Matthew actuó frente a muchos reyes de las diversas regiones germanas y varias veces ante Jorge I de Inglaterra. Murió en Cork, Irlanda, en 1732.

La furia de Napoleón
En los siglos XVIII y XIX los magos se apoyaban mucho en sus muñecos mecánicos. Precursores de los robots, los autómatas se movían por sí mismos, como lo sugiere la palabra, pero muchas veces recibían ayudas del espacio exterior.

Eso ocurría con el Turco Ajedrecista, construido en 1769 por el científico e inventor húngaro Wolfgang von Kempelen para la emperatriz María Teresa de Austria. La carrera y la fama de este jugador invencible duraron más de 80 años. Aceptó desafíos de personalidades notables, entre ellas, Benjamin Franklin y Edgar Allan Poe, y salió siempre victorioso. Era un autómata de tamaño natural, sentado ante una caja de 1,20 metro de largo por 0,80 de alto, sobre la que había un tablero. El torso era articulado y el muñeco movía los brazos y las manos, a veces solo y otras veces con disimulada asistencia.

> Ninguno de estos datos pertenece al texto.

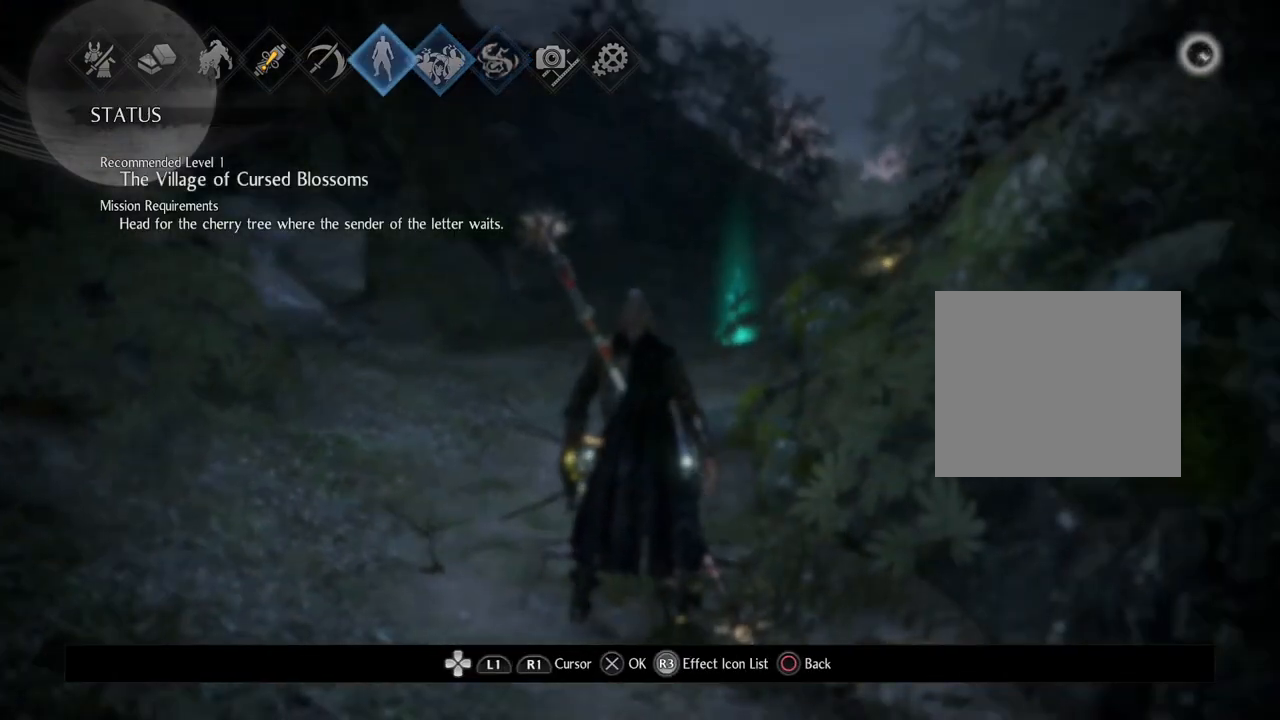
{"buttons": [], "left_stick": "center", "right_stick": "center", "events": [[250, "DPAD_LEFT", "up"]]}
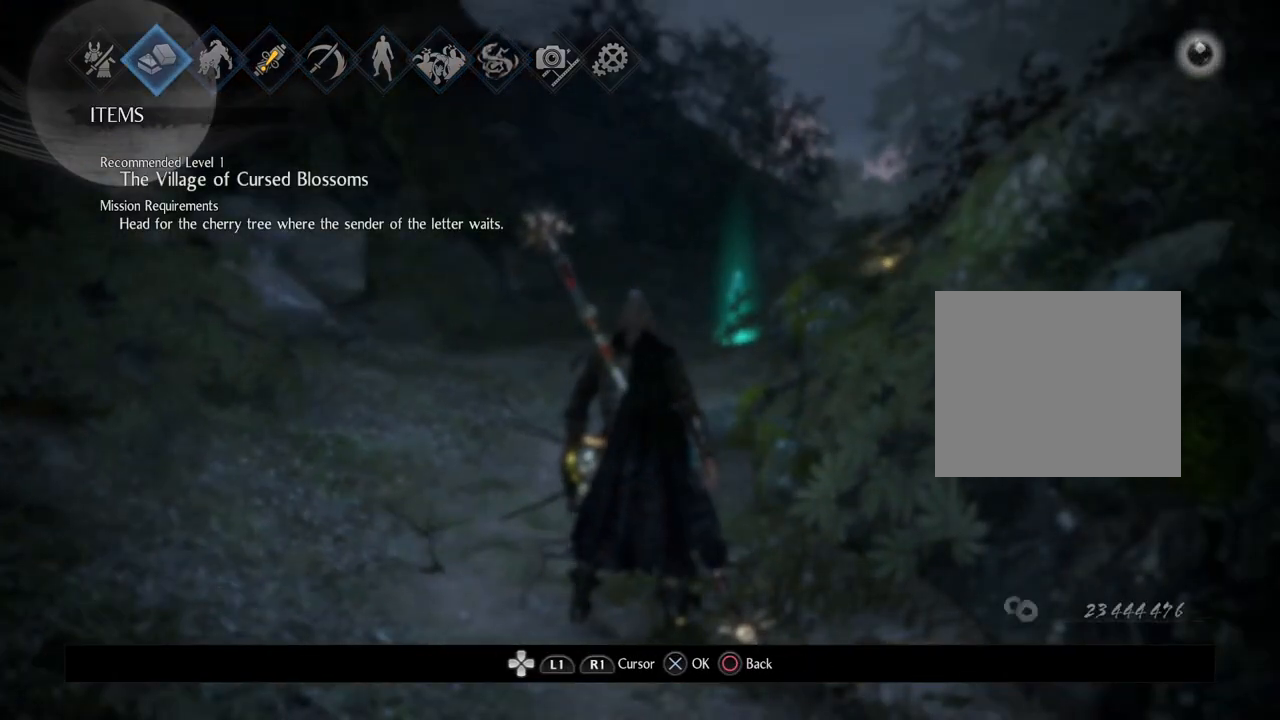
{"buttons": [], "left_stick": "center", "right_stick": "center", "events": [[67, "CROSS", "down"], [267, "CROSS", "up"]]}
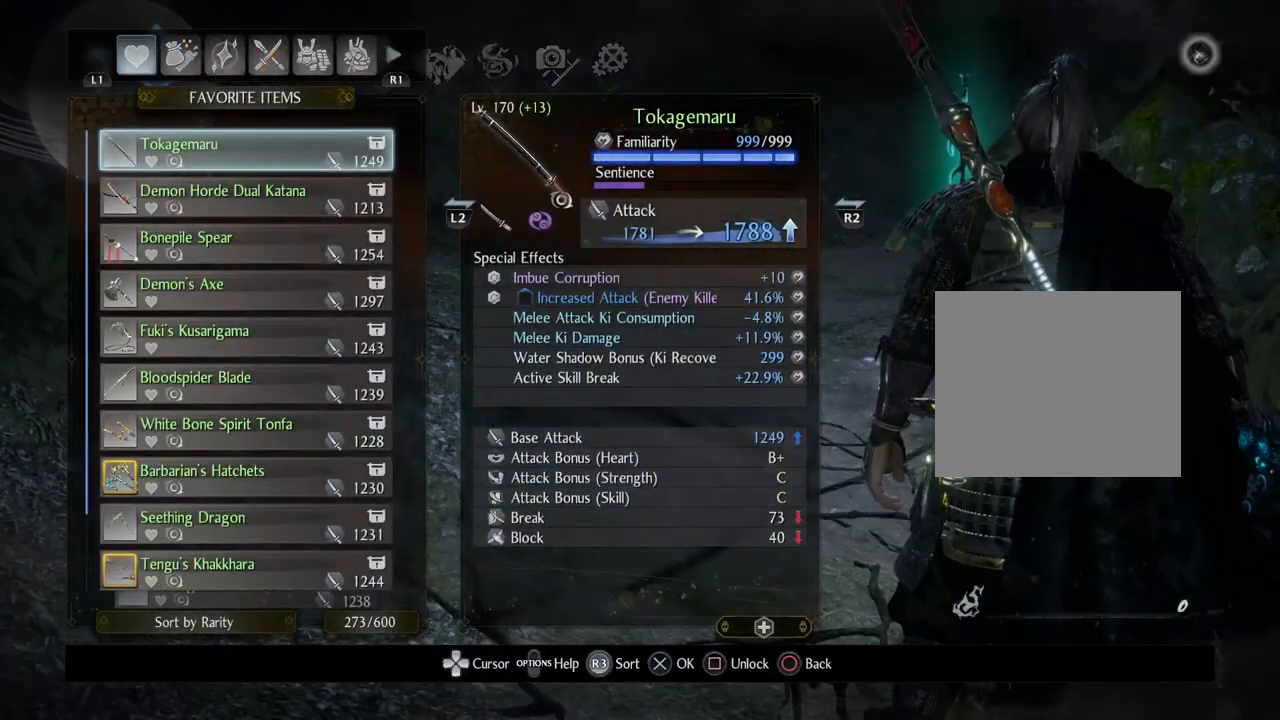
{"buttons": [], "left_stick": "center", "right_stick": "center", "events": [[417, "R1", "down"], [500, "R1", "up"]]}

Es célebre la reacción de Napoleón Bonaparte después de haber perdido la tercera partida consecutiva contra el Turco: saltó de su sillón y barrió de un manotazo con todas las piezas. El pobre emperador nunca llegó a saber que se estaba midiendo con el campeón austríaco Johann Allgaier. Es que la caja escondía a un ser humano, y el hecho de que Kempelen la mostrara vacía antes de comenzar cada juego no significaba gran cosa: los magos de aquel entonces ya conocían la técnica del doble fondo.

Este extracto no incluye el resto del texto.